La France n’est pas victime d’une grande démission comme les États-Unis l’ont connu en 2021 mais peut-être d’un grand désenchantement qui s’exprime notamment par une baisse de la productivité et un état permanent de dépression collective. Depuis les années 1970, la désindustrialisation a profondément déstructuré la société française.

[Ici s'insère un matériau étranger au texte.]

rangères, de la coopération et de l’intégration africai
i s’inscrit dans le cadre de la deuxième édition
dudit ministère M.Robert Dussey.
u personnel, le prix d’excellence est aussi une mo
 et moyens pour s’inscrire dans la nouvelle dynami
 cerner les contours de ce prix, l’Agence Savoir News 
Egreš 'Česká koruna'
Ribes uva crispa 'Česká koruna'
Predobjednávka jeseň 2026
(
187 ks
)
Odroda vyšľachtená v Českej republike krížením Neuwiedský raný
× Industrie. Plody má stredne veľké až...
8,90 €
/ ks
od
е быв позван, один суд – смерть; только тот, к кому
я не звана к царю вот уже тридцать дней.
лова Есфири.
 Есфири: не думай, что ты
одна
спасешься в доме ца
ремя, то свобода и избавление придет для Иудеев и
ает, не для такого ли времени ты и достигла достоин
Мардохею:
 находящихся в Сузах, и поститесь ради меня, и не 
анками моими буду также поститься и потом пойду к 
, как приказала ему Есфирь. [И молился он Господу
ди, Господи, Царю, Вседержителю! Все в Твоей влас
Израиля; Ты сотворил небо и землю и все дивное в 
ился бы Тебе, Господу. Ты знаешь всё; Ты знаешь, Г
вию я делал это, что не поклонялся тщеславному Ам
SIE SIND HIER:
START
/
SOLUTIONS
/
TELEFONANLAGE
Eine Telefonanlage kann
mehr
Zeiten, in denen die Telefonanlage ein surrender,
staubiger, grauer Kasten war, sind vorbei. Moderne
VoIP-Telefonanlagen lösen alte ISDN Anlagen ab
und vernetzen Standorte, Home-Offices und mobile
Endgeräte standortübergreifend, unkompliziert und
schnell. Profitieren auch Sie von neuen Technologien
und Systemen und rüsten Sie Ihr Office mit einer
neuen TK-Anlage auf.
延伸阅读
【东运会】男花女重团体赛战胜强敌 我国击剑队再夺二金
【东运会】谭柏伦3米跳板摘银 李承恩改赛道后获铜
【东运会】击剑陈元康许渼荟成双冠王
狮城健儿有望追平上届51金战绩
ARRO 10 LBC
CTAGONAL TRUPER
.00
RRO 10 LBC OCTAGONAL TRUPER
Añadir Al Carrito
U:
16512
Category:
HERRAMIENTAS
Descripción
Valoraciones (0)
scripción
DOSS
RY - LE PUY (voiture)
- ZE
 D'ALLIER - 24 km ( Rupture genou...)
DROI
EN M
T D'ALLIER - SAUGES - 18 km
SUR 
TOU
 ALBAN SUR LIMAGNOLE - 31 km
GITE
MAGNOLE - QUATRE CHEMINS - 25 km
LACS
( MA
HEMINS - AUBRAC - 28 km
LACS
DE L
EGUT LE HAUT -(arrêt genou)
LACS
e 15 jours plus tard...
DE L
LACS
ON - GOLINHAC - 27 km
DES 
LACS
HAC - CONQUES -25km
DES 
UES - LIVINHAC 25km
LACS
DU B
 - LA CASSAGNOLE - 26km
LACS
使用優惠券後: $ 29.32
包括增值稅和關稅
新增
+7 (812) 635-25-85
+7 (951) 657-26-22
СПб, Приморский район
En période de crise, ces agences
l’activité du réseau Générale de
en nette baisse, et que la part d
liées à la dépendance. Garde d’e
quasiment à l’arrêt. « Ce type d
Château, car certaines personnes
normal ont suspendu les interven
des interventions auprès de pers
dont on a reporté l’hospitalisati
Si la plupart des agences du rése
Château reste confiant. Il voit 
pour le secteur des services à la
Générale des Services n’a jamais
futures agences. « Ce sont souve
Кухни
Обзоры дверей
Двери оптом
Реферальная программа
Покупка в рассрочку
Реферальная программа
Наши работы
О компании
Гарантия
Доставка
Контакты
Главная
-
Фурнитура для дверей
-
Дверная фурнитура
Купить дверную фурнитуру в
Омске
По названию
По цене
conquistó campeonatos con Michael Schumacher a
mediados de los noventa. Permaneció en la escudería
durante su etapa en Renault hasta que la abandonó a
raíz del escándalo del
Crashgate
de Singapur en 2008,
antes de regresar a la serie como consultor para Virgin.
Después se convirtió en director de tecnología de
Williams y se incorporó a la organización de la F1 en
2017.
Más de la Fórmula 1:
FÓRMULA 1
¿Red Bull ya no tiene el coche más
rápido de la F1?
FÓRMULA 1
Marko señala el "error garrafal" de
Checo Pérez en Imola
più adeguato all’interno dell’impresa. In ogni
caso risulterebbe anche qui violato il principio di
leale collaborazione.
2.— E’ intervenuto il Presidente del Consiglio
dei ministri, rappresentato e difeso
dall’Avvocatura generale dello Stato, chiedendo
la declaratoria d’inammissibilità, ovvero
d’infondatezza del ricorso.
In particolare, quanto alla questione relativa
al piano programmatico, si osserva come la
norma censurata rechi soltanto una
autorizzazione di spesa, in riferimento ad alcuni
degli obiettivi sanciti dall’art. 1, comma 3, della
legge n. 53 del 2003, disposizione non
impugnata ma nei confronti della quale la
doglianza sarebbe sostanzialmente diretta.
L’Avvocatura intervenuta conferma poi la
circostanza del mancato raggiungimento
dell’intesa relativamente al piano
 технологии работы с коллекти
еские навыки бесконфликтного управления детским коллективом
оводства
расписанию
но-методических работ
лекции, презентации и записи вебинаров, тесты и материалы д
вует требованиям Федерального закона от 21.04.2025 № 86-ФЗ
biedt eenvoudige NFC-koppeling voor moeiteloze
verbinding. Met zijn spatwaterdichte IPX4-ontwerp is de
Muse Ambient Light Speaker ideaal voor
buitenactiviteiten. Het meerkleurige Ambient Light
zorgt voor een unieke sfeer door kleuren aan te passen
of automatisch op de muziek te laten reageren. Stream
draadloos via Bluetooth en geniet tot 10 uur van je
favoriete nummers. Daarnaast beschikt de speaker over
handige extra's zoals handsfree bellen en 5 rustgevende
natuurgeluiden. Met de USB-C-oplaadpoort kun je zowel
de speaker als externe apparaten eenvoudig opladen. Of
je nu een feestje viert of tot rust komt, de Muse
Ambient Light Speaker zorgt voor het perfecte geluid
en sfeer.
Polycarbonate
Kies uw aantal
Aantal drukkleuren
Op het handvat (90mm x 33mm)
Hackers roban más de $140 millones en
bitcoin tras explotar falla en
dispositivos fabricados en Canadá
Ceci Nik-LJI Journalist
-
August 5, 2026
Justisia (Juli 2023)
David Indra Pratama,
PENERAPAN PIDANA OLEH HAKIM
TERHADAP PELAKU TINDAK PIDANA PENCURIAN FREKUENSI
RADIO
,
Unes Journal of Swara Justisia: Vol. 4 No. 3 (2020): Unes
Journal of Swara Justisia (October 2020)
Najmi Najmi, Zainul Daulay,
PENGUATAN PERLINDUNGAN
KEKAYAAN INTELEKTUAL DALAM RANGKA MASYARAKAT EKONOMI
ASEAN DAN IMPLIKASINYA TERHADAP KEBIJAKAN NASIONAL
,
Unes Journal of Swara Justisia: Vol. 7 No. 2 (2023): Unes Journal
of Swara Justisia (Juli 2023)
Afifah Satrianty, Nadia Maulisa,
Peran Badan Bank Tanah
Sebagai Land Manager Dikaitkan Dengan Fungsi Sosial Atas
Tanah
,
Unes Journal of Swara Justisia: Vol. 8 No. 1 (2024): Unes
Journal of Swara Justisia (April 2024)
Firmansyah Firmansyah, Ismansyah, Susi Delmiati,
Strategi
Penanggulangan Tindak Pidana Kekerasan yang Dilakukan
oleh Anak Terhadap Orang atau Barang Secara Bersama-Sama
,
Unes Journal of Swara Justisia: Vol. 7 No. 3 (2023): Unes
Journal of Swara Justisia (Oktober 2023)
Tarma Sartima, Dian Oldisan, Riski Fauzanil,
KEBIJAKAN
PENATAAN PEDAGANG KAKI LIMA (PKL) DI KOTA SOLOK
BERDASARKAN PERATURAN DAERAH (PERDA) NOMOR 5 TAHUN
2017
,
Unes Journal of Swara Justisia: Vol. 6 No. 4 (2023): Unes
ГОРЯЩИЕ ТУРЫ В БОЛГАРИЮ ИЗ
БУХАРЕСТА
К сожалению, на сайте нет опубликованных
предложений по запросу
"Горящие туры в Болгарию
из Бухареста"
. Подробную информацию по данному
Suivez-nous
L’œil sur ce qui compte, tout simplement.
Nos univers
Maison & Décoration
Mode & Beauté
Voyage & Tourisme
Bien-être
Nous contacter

L’usine était tout à la fois un lieu de socialisation, de solidarité et d’ascension sociale. Les services en étant beaucoup plus épars, horizontaux, n’ont pas ces caractéristiques. L’industrie avec ses importants gains de productivité permet des salaires plus élevés et en augmentation. La France a donc tout à gagner à développer un nouveau secteur industriel. À cette fin, les communes et leurs habitants devront accepter, l’implantation d’usines sur leur territoire. La revalorisation des métiers techniques est indispensable, ce qui suppose une adaptation des formations. L’obtention de gains de productivité est également nécessaire pour augmenter les salaires et financer les dépenses publiques. Au-delà de la réindustrialisation, la question centrale est bien celle de l’attractivité du travail, ce qui inclut non seulement sa rémunération mais aussi son contenu et ses conditions d’exercice.